### AIM OF THE TASK
Return the lines below word for word, keeping every one unchanged.

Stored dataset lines
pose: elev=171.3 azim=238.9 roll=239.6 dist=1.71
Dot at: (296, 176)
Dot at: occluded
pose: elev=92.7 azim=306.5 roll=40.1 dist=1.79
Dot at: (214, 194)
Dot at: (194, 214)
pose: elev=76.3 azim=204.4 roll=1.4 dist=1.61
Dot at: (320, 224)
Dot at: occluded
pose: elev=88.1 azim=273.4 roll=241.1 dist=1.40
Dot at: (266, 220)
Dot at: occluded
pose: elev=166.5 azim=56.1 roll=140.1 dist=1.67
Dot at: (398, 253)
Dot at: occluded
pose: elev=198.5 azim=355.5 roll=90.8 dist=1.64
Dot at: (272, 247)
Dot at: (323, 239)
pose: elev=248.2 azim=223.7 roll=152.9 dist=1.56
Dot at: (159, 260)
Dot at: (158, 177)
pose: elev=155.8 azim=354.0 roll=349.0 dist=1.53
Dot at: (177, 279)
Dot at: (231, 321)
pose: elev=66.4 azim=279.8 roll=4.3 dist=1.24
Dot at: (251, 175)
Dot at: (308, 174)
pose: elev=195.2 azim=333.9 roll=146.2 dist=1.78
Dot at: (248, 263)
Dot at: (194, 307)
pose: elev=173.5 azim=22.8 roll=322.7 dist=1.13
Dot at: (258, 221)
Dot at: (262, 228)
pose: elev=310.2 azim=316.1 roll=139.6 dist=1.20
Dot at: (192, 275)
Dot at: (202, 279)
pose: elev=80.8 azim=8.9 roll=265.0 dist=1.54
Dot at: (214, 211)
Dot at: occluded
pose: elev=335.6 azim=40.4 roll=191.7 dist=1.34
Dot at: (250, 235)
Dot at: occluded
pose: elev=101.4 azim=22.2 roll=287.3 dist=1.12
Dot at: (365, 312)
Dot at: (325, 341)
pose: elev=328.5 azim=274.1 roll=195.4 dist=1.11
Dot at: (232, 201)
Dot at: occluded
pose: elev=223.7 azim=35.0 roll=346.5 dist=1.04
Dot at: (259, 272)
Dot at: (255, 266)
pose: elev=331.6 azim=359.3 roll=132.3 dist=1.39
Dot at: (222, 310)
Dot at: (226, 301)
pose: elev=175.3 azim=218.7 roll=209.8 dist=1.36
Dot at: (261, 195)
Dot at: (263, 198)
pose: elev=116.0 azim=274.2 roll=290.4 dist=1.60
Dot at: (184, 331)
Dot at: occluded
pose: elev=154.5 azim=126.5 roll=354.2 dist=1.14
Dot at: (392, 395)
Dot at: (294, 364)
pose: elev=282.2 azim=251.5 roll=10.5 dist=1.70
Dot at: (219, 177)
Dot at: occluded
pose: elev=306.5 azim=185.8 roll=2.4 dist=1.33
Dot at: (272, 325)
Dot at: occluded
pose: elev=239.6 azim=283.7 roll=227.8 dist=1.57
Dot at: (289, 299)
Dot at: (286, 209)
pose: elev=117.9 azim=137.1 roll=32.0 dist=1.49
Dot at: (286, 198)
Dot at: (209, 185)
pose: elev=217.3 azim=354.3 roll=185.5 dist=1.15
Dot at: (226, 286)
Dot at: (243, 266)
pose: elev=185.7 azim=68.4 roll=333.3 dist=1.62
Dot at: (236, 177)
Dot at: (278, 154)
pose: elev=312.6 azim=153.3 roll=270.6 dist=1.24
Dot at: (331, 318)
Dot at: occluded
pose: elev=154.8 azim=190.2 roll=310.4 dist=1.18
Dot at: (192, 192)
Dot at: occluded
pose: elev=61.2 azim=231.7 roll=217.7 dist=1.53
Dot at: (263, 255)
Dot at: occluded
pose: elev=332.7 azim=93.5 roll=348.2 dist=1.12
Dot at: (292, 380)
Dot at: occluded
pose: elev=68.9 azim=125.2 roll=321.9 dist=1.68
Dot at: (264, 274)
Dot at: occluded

### COMPLETED TASK
pose: elev=171.3 azim=238.9 roll=239.6 dist=1.71
Dot at: (296, 176)
Dot at: occluded
pose: elev=92.7 azim=306.5 roll=40.1 dist=1.79
Dot at: (214, 194)
Dot at: (194, 214)
pose: elev=76.3 azim=204.4 roll=1.4 dist=1.61
Dot at: (320, 224)
Dot at: occluded
pose: elev=88.1 azim=273.4 roll=241.1 dist=1.40
Dot at: (266, 220)
Dot at: occluded
pose: elev=166.5 azim=56.1 roll=140.1 dist=1.67
Dot at: (398, 253)
Dot at: occluded
pose: elev=198.5 azim=355.5 roll=90.8 dist=1.64
Dot at: (272, 247)
Dot at: (323, 239)
pose: elev=248.2 azim=223.7 roll=152.9 dist=1.56
Dot at: (159, 260)
Dot at: (158, 177)
pose: elev=155.8 azim=354.0 roll=349.0 dist=1.53
Dot at: (177, 279)
Dot at: (231, 321)
pose: elev=66.4 azim=279.8 roll=4.3 dist=1.24
Dot at: (251, 175)
Dot at: (308, 174)
pose: elev=195.2 azim=333.9 roll=146.2 dist=1.78
Dot at: (248, 263)
Dot at: (194, 307)
pose: elev=173.5 azim=22.8 roll=322.7 dist=1.13
Dot at: (258, 221)
Dot at: (262, 228)
pose: elev=310.2 azim=316.1 roll=139.6 dist=1.20
Dot at: (192, 275)
Dot at: (202, 279)
pose: elev=80.8 azim=8.9 roll=265.0 dist=1.54
Dot at: (214, 211)
Dot at: occluded
pose: elev=335.6 azim=40.4 roll=191.7 dist=1.34
Dot at: (250, 235)
Dot at: occluded
pose: elev=101.4 azim=22.2 roll=287.3 dist=1.12
Dot at: (365, 312)
Dot at: (325, 341)
pose: elev=328.5 azim=274.1 roll=195.4 dist=1.11
Dot at: (232, 201)
Dot at: occluded
pose: elev=223.7 azim=35.0 roll=346.5 dist=1.04
Dot at: (259, 272)
Dot at: (255, 266)
pose: elev=331.6 azim=359.3 roll=132.3 dist=1.39
Dot at: (222, 310)
Dot at: (226, 301)
pose: elev=175.3 azim=218.7 roll=209.8 dist=1.36
Dot at: (261, 195)
Dot at: (263, 198)
pose: elev=116.0 azim=274.2 roll=290.4 dist=1.60
Dot at: (184, 331)
Dot at: occluded
pose: elev=154.5 azim=126.5 roll=354.2 dist=1.14
Dot at: (392, 395)
Dot at: (294, 364)
pose: elev=282.2 azim=251.5 roll=10.5 dist=1.70
Dot at: (219, 177)
Dot at: occluded
pose: elev=306.5 azim=185.8 roll=2.4 dist=1.33
Dot at: (272, 325)
Dot at: occluded
pose: elev=239.6 azim=283.7 roll=227.8 dist=1.57
Dot at: (289, 299)
Dot at: (286, 209)
pose: elev=117.9 azim=137.1 roll=32.0 dist=1.49
Dot at: (286, 198)
Dot at: (209, 185)
pose: elev=217.3 azim=354.3 roll=185.5 dist=1.15
Dot at: (226, 286)
Dot at: (243, 266)
pose: elev=185.7 azim=68.4 roll=333.3 dist=1.62
Dot at: (236, 177)
Dot at: (278, 154)
pose: elev=312.6 azim=153.3 roll=270.6 dist=1.24
Dot at: (331, 318)
Dot at: occluded
pose: elev=154.8 azim=190.2 roll=310.4 dist=1.18
Dot at: (192, 192)
Dot at: occluded
pose: elev=61.2 azim=231.7 roll=217.7 dist=1.53
Dot at: (263, 255)
Dot at: occluded
pose: elev=332.7 azim=93.5 roll=348.2 dist=1.12
Dot at: (292, 380)
Dot at: occluded
pose: elev=68.9 azim=125.2 roll=321.9 dist=1.68
Dot at: (264, 274)
Dot at: occluded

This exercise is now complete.